Tuesday 17 July 2018

Confabulation and Rationality of Self-knowledge

Sophie Keeling is currently a philosophy PhD student at the University of Southampton. She primarily works on self-knowledge which has allowed her to research a range of topics in epistemology, philosophy of mind, and philosophy of psychology. Sophie’s thesis argues that we have a distinctive way of knowing why we have our attitudes and perform actions that observers lack. She gives a brief overview here.

This post summarises my paper ‘Confabulation and Rational Requirements for Self-Knowledge’ (forthcoming in Philosophical Psychology).
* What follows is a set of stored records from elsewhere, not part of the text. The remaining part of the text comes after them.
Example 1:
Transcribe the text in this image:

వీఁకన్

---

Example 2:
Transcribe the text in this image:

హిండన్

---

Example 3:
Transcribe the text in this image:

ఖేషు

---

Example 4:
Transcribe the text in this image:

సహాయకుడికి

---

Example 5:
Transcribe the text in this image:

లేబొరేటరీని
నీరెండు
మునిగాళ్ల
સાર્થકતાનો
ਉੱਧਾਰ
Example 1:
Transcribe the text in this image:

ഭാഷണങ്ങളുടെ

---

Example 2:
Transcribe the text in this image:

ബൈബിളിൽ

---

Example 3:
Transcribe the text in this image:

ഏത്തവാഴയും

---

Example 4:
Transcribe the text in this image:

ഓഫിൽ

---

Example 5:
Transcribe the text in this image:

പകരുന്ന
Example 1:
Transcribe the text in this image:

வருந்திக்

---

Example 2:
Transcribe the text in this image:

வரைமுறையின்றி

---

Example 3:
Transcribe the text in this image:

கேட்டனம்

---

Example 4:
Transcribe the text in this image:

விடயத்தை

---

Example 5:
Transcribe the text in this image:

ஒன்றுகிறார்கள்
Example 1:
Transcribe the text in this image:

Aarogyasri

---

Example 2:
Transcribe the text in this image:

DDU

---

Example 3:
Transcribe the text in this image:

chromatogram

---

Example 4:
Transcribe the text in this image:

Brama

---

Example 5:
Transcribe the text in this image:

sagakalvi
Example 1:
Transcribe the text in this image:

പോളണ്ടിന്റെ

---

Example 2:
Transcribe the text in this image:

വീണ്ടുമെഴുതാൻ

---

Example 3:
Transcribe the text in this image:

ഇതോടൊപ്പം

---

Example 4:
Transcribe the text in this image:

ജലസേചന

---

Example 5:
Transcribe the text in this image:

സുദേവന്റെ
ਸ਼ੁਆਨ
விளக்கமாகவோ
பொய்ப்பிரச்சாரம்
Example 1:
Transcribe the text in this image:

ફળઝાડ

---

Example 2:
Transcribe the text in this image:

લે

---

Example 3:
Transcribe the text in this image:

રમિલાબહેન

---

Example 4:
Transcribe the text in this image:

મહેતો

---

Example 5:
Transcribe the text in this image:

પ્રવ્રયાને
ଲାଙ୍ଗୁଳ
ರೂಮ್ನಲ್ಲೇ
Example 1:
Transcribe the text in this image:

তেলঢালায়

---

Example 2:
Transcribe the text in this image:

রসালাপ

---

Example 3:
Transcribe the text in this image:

The paper argues for a novel explanation of confabulation:

Confabulation is motivated by the desire to have fulfilled a rational obligation to knowledgeably explain our attitudes by reference to motivating reasons.

(Following others in the epistemological literature, I term the reason for which we hold an attitude our ‘motivating reason’ for it).

I shan’t seek to define confabulation here (a task in its own right) but instead note the subtype I’ll explain. I’m interested in cases whereby subjects falsely explain their attitudes (e.g. beliefs, desires, preferences) in response to prompting. We see a paradigm example of this in Nisbett and Wilson’s (1977) experiment in which they arranged four pairs of identical stockings on a table and asked individuals which they preferred and why. Subjects picked a pair generally towards the right of the table. Instead of noting the real cause of their preference – the position of the tights – or admitting ignorance, subjects gave incorrect explanations. That is, they confabulated an answer, such as the pair’s supposedly superior ‘knit, sheerness, and weave’. Indeed, this is a commonplace phenomenon. We’ve all at one point adopted a stance which we’ve rationalised after the fact. (E.g. I kid myself that I prefer the expensive branded yogurt over the supermarket offering because it’s tastier, and nothing to do with the clever marketing).

The paper then introduces three explananda for our explanation of this phenomenon, and argues that the two main options in the literature fail to account for all these. For example, confabulation is first-personal – we make these sorts of mistakes more readily with ourselves than others. (Here I draw on work such as Pronin et al. 2002 concerning the ‘bias blind spot’). Yet some accounts (e.g. Nisbett and Wilson 1977, Carruthers 2013, and Cassam 2014) struggle to address this important asymmetry in our mistaken self-ascriptions.

I propose an explanation which does account for all three explananda. It appeals to what I call the knowledgeable reasons explanation (KRE) obligation:

The obligation to knowledgeably self-ascribe motivating reasons when explaining one’s own attitude.

We shouldn’t confuse this rational obligation with moral ones. It just captures the thought that I ought to, for example, explain my belief that it will rain by citing a motivating reason, such as the weather forecast. That we bear the KRE obligation is independently plausible: I seem to be doing something irrational and criticisable if I instead answer the question ‘why?’ with ‘no reason’, ‘I don’t know’ or ‘I’m generally pessimistic’.

I use KRE in the following explanation:

We confabulate, and indeed confabulate with the content we do, because we desire to have fulfilled the KRE obligation (i.e. the obligation to knowledgeably explain our attitudes by reference to motivating reasons)

We can now explain the stockings experiment in the following way. The desire to have fulfilled the KRE obligation leads the subjects to confabulate an answer in the absence of a true one they can provide – they did not form their preference on the basis of reasons. And further, they specifically self-ascribe the reason that the stockings were sheerer, say, because it is a plausible motivating reason. This proposal accounts for the explananda in a non-ad-hoc way. For example, confabulation is first-personal because we desire to have fulfilled the obligation to knowledgeably explain our own attitudes by reference to motivating reasons, not other people’s.

The final section raises an upshot for understanding self-knowledge. Contrary to popular assumption, confabulation cases give us reason to think we have distinctive access to why we have our attitudes. What exactly our special access amounts to, though, must be left for further papers!